Carrot Fig Muffins
Do you all need a break from all the desserts I’ve been posting lately? Well, I just made two more for a party this weekend … but won’t tell you about them for a little while longer. Instead, I’ll tell you about a wholesome breakfast I made recently. I got the idea for these very healthy muffins from another blog, but made so many changes to the recipe I can comfortably say it’s my own. An acquaintance of mine was recently diagnosed with cancer, and while she has always loved baking and all the wonderful foods that come as a result of such a distinguished hobby, she can no longer eat sugar. Fruit sugars and honey are okay, but not refined sugar. So I thought about a good, sugar-free bread to make her, and came up with these muffins. I’m happy to say they came out pretty well!

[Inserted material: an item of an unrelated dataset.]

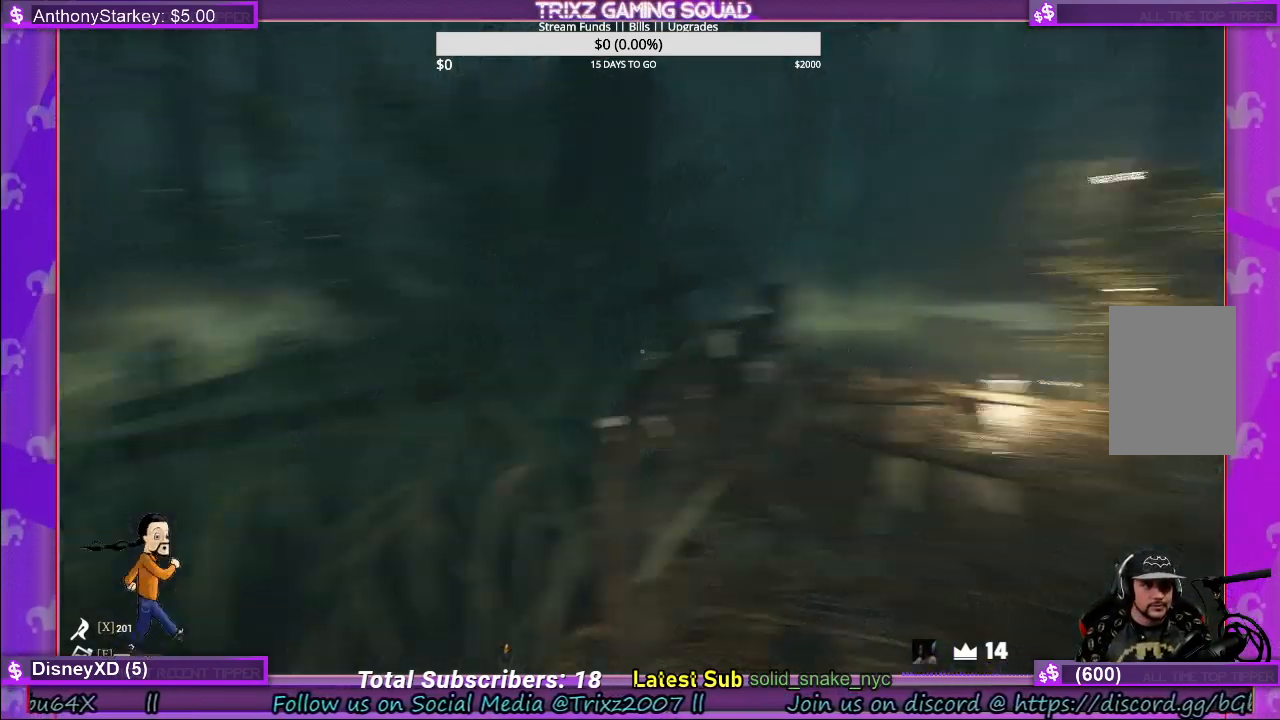
Gameplay with keyboard and mouse; each line is a JSON object with the keys and mouse buttons held at the frame after it. "events" lists presses ("down") and releases ("up") of "a", "ctrl", "d", "e", "f", "q", "r", "s", "shift", "space", "tab", "w", "mouse_left", "mouse_wheel", "mouse_right" and "mouse_mb4" between this image and that frame as [ms after this image, input, new state], when the widget could be followed in between. "mouse_left", "mouse_wheel", "mouse_right", "mouse_mb4" = the "left", "wheel", "right", "mb4" buttons of the "mouse" list. No other keys are recorded. "wheel" means that the mouse wheel is clicked or scrolled. Mouse movement is not recorded.
{"keys": ["w"], "mouse": [], "events": [[434, "w", "down"]]}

These are the kind of muffins you make when you want to feel really good about what you’re eating for breakfast. All whole wheat flour, a minimal amount of oil and sugar – they are low-fat, high fiber, whole grain goodness. Carrots and figs lend a lot of natural fruit sweetness, so only a small amount of sweetener is needed. The muffins can be made with brown sugar or honey – I used honey, but I probably would have preferred brown sugar (if you are lucky enough to be able to eat sugar!). They aren’t as fun as my Brown Sugar Carrot Bread, but they are still good, and as healthy a breakfast as you can get.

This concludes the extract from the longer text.